Segundo este antigo prisioneiro, o Encontro Nacional realiza-se todos os anos no mês de Maio, também para lembrar o desembarque das tropas portuguesas vindas da Índia, no dia 29 de Maio de 1962.
"A cada ano que passa lembrámos os bons e maus momentos que passámos lá e isso é que importa", contou Ricardo Soares ao repórter, mostrando-se feliz por ter conseguido realizar com êxito, esta jornada de convívio entre os militares que serviram Portugal no território indiano.
No ano passado foi em Fátima e em 2011 foi decidido promover a iniciativa em Nespereira, Cinfães, como reconhecimento àquela freguesia que atribuiu a uma rua, o nome de " Ex- Prisioneiros de Guerra na Índia ".
Ricardo Soares, ex-Prisioneiro de Guerra na Índia e principal mentor deste evento, fez um balanço bastante positivo da jornada e evidenciou com satisfação que, para além de protagonizar este convívio anual destes ex-combatentes neste recanto nortenho do território nacional, o propósito da iniciativa, foi reconhecer publicamente à Junta de Freguesia de Nespereira, pelo facto de ter permitido atribuir, na toponímia local, o nome de “ Ex-Prisioneiros de Guerra da Índia”, a um arruamento da freguesia.
Recorde-se que a deliberação da autarquia de Nespereira, ainda ao tempo de Mário Teixeira, em Julho de 2009, permitiu denominar o arruamento em causa, que tem início na confluência da Rua António da Rocha e Rua do Alto e termina na confluência da Rua da Vista Alegre e da Rua da Pedra da Moira, ou seja numa parte do troço da estrada municipal que liga Nespereira a Vilar de Arca, terra já pertencente a S. Tiago de Piães.
Tratou-se assim, conforme proposta de Ricardo Soares, de uma justa homenagem aos vinte e quatro militares do concelho cinfanense, cinco dos quais da freguesia de Nespereira, que prestaram serviço militar na Índia, por ocasião da invasão de Goa, Damão e Diu, em Dezembro de 1961.

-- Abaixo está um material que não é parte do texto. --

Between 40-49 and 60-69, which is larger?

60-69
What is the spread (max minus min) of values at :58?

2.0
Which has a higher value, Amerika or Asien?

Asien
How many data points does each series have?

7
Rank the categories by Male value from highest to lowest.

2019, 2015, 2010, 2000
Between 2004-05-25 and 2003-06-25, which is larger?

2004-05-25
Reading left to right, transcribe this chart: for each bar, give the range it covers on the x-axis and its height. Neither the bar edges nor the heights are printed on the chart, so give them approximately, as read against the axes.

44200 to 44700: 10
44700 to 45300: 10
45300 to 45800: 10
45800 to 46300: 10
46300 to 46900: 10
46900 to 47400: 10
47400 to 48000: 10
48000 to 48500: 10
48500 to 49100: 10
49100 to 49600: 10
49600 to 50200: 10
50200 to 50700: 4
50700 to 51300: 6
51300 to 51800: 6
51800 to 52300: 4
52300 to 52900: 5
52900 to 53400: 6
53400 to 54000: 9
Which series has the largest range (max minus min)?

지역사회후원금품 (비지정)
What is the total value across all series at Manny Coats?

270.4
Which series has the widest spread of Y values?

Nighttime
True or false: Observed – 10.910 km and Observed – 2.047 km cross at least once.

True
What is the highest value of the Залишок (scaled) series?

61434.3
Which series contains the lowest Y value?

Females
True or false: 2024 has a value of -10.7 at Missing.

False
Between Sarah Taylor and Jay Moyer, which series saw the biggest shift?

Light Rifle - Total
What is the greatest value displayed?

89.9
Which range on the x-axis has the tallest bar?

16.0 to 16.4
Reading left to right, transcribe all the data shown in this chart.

No próximo ano, assinalam-se os 50 anos da rendição do contigente na Índia e o encontro nacional terá lugar no quartel de Caldas da Raínha, local emblemático de onde os militares foram mobilizados para este território ultramarino, com três enclaves junto ao Mar Arábico, que durante 450 anos fizeram parte do estado português na Índia.